San Venanzo

Sull’orma di racconti la cui attendibilità è legata a narrazioni più o meno fantasiose tramandate dalla tradizione popolare, nella sanguinosa rivalità fra i diversi rami della famiglia Monaldeschi è utile ricordare due aneddoti: Nel 1351 i Monaldeschi della Cervara (ramo del cervo) fecero catturare un giovane del ramo della vipera sospettato di insidiare una ragazza della propria fazione, lo uccisero brutalmente nei sotterranei del Castello di Torre Alfina e ridussero poi il suo corpo in pezzi così piccoli da farne cibo per i falconi. Un altro episodio delle lotte fratricide fra i Monaldeschi riguarda quello per i continui furti di bestiame fra Corrado Monaldeschi e Pietro dell’Angus la cui appendice (angus = serpente) tradisce l’appartenenza al ramo della vipera già presente nel territorio come dominatori del castello di Pornello. Nel poemetto di Luciana Bonaparte che narra le gesta della “Bella Imperia” (Imperia di Montemarte, vedova di Corrado, fu reale signora di Collelungo intorno al 1450 ed è tramandata dalla leggenda come fantasma dello stesso castello), l’irascibile Corrado va fuori di sé alla vista del cadavere insanguinato del fido scudiero inviato a Pietro per chiedere conto dei furti e si vendica costringendo l’odiato consanguineo alla fuga e dando alle fiamme il di lui maniero di Castelvecchio.

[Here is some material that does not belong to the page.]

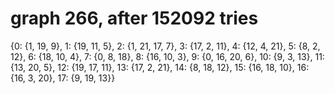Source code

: * graph 266, after 152092 tries

{0: {1, 19, 9}, 1: {19, 11, 5}, 2: {1, 21, 17, 7}, 3: {17, 2, 11}, 4: {12, 4, 21}, 5: {8, 2, 12}, 6: {18, 10, 4}, 7: {0, 8, 18}, 8: {16, 10, 3}, 9: {0, 16, 20, 6}, 10: {9, 3, 13}, 11: {13, 20, 5}, 12: {19, 17, 11}, 13: {17, 2, 21}, 14: {8, 18, 12}, 15: {16, 18, 10}, 16: {16, 3, 20}, 17: {9, 19, 13}}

Alla dinastia dei Conti Faina va il grande merito di tutte quelle opere per le quali ai riconoscimenti internazionali seguirono poi: un grande arricchimento della famiglia i cui possedimenti si estendevano da Perugia fino alla maremma toscana, la scalata per il controllo di Banche e seggi politici e, da ultimo, la sfrenata ambizione di dotarsi di una prestigiosa villa di nuova concezione all’altezza dell’acquisito ceto nobiliare. Il Conte Eugenio, una volta divenuto senatore, se ne fece carico con grande determinazione ed orientando opportunamente le delibere del Consiglio Comunale, che aveva già fatto abbattere le due porte di accesso al paese, nel giro di circa otto anni riuscì nell’intento di: impossessarsi della parte dominante del castello, abbattere quasi per intero le mura di cinta e le abitazioni, costruire all’esterno una scuderia con il maneggio per cavalli e le casette per gli operai, demolire la vecchia chiesa per farne un laghetto e favorirne la costruzione di una nuova nella parte più bassa, allargare la base dello spazio interno con la costruzione delle cantine e racchiudere infine entro una recinzione il nuovo palazzo di stile ottocentesco, la serra, i giardini della villa così come la vediamo oggi svettare sul vero e proprio orto botanico del boschetto sottostante.